----- DATA FOR THE TASK -----
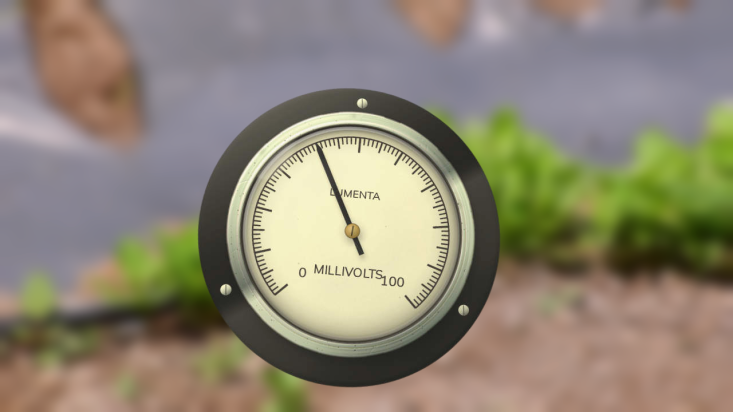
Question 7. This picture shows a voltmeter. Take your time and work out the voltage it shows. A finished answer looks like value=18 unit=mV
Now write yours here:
value=40 unit=mV
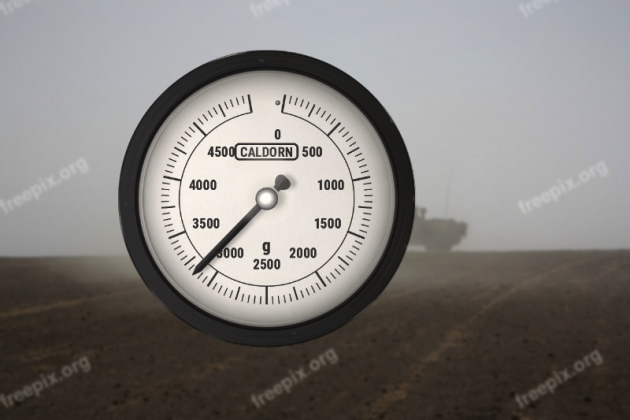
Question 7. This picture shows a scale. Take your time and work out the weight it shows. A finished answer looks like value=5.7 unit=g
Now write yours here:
value=3150 unit=g
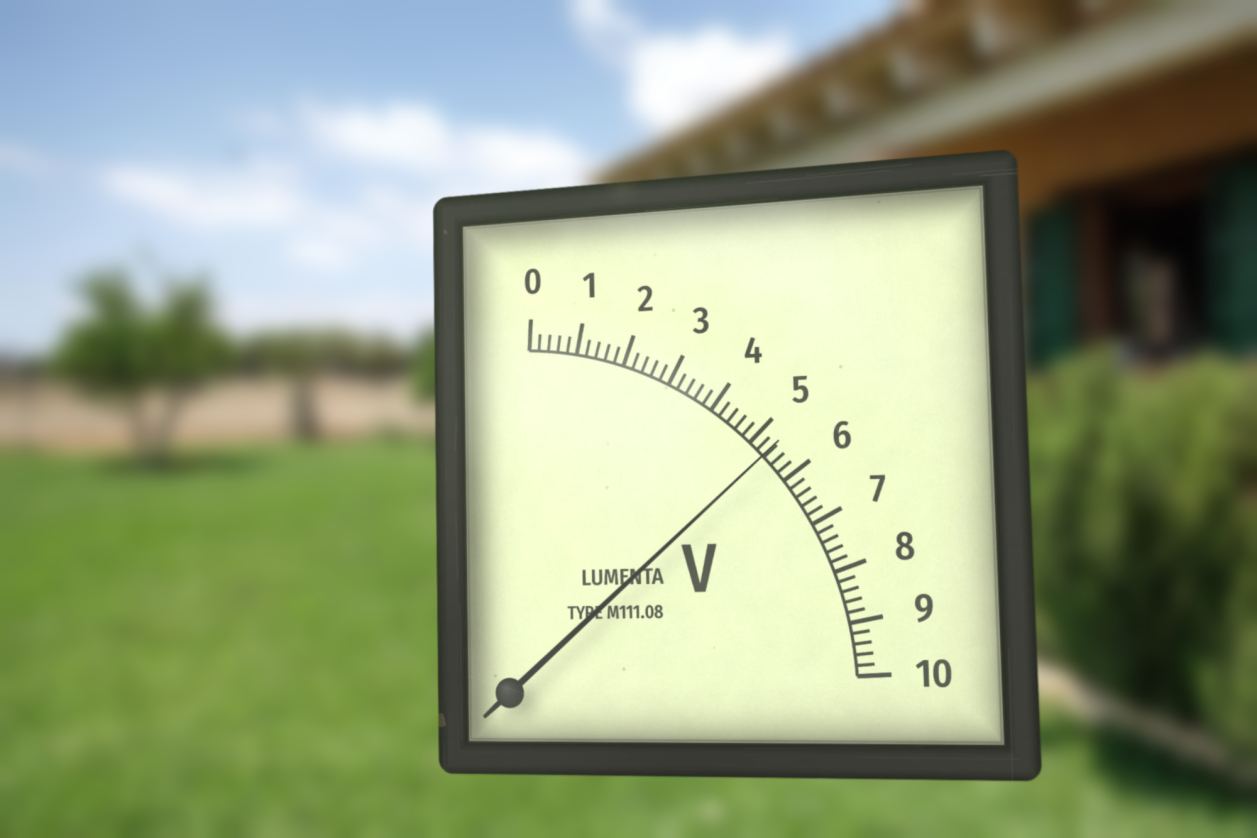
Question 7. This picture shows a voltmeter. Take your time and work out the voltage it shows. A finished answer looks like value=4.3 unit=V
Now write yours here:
value=5.4 unit=V
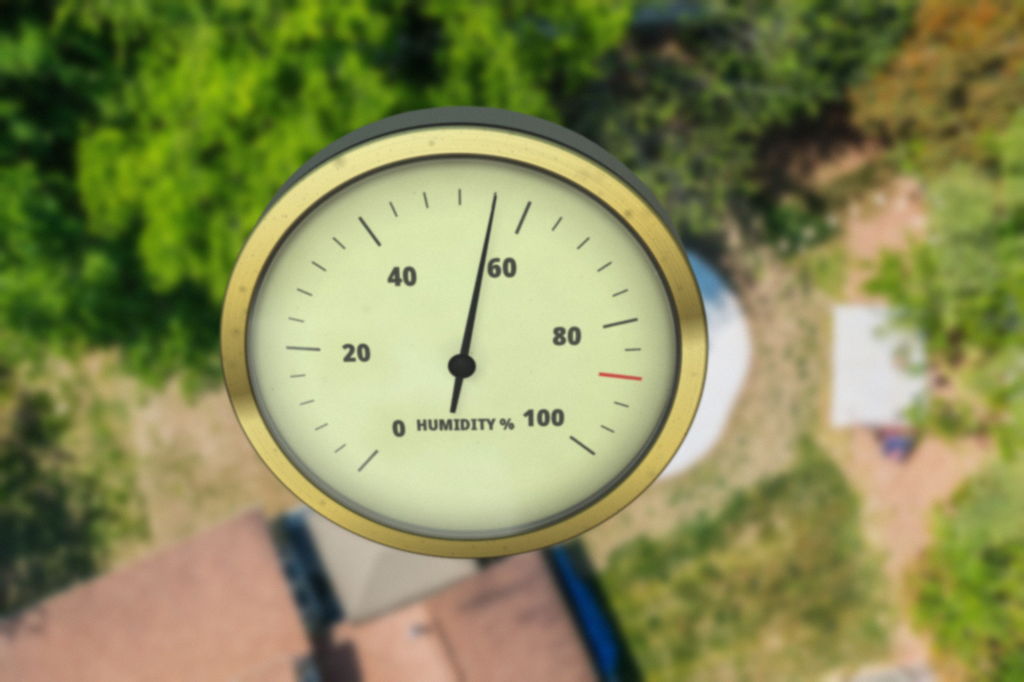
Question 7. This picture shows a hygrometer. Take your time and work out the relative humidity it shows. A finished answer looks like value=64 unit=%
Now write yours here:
value=56 unit=%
-----
[WORK ITEM]
Write out every line of the records above as a numbered list, skipping any blank lines and leaving the pictures out.

[ANSWER SECTION]
1. Question 7. This picture shows a voltmeter. Take your time and work out the voltage it shows. A finished answer looks like value=18 unit=mV
2. Now write yours here:
3. value=40 unit=mV
4. Question 7. This picture shows a scale. Take your time and work out the weight it shows. A finished answer looks like value=5.7 unit=g
5. Now write yours here:
6. value=3150 unit=g
7. Question 7. This picture shows a voltmeter. Take your time and work out the voltage it shows. A finished answer looks like value=4.3 unit=V
8. Now write yours here:
9. value=5.4 unit=V
10. Question 7. This picture shows a hygrometer. Take your time and work out the relative humidity it shows. A finished answer looks like value=64 unit=%
11. Now write yours here:
12. value=56 unit=%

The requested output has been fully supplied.